Keypoint text descriptions
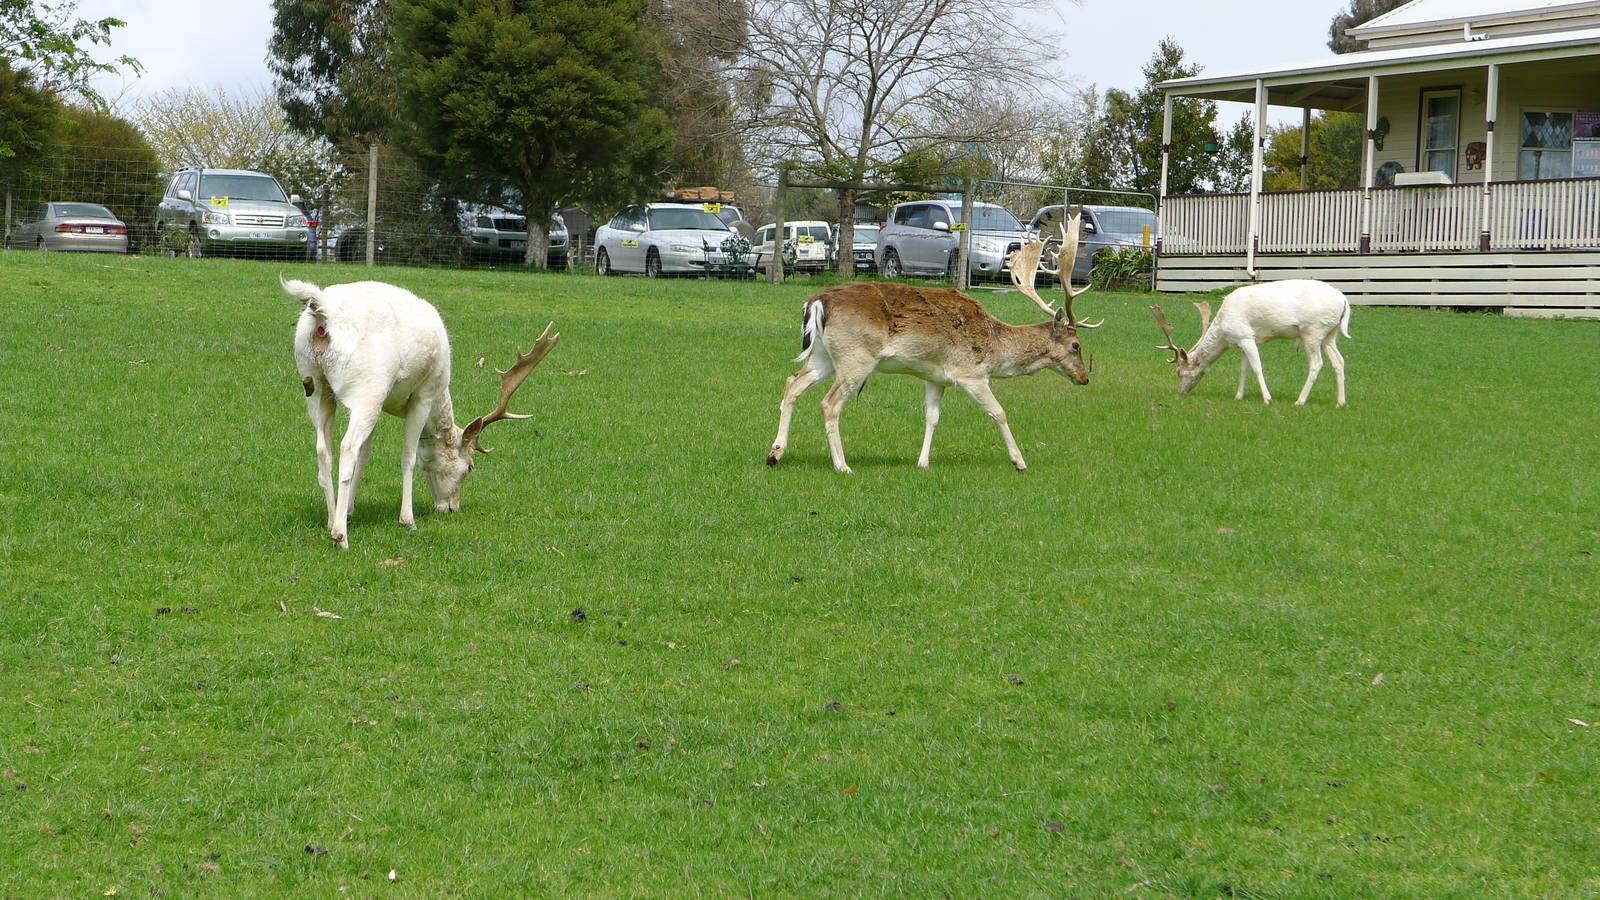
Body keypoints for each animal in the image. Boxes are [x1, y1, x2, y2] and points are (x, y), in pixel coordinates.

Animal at [283, 277, 558, 549]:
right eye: (470, 467)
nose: (453, 507)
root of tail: (323, 313)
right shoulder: (423, 396)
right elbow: (409, 455)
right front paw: (408, 519)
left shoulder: (382, 405)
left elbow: (366, 454)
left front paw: (349, 510)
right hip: (367, 388)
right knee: (347, 447)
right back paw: (340, 536)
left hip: (315, 385)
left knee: (323, 449)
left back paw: (332, 520)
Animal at [766, 214, 1100, 473]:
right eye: (1076, 344)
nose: (1084, 378)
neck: (995, 346)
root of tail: (816, 301)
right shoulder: (971, 373)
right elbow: (999, 412)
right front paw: (1019, 462)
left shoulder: (935, 377)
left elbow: (932, 417)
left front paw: (923, 462)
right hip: (855, 357)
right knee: (829, 404)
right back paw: (842, 465)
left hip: (823, 355)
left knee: (792, 382)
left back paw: (775, 453)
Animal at [1150, 279, 1350, 407]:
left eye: (1178, 372)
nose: (1181, 392)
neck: (1224, 333)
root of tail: (1344, 301)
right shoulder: (1248, 340)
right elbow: (1243, 367)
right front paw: (1238, 396)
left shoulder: (1244, 335)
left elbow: (1256, 366)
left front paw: (1267, 399)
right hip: (1329, 335)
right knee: (1339, 361)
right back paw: (1340, 402)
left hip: (1313, 330)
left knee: (1317, 364)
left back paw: (1300, 401)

◆ DESCRIPTION OF THE TASK:
All lines above from the one containing "left back paw: (332, 520)" to the one containing "left shoulder: (935, 377)" must be repeated exactly, both lines included, and no others.

◆ ANSWER TO THIS PROBLEM:
left back paw: (332, 520)
Animal at [766, 214, 1100, 473]:
right eye: (1076, 344)
nose: (1084, 378)
neck: (995, 346)
root of tail: (816, 301)
right shoulder: (971, 373)
right elbow: (999, 412)
right front paw: (1019, 462)
left shoulder: (935, 377)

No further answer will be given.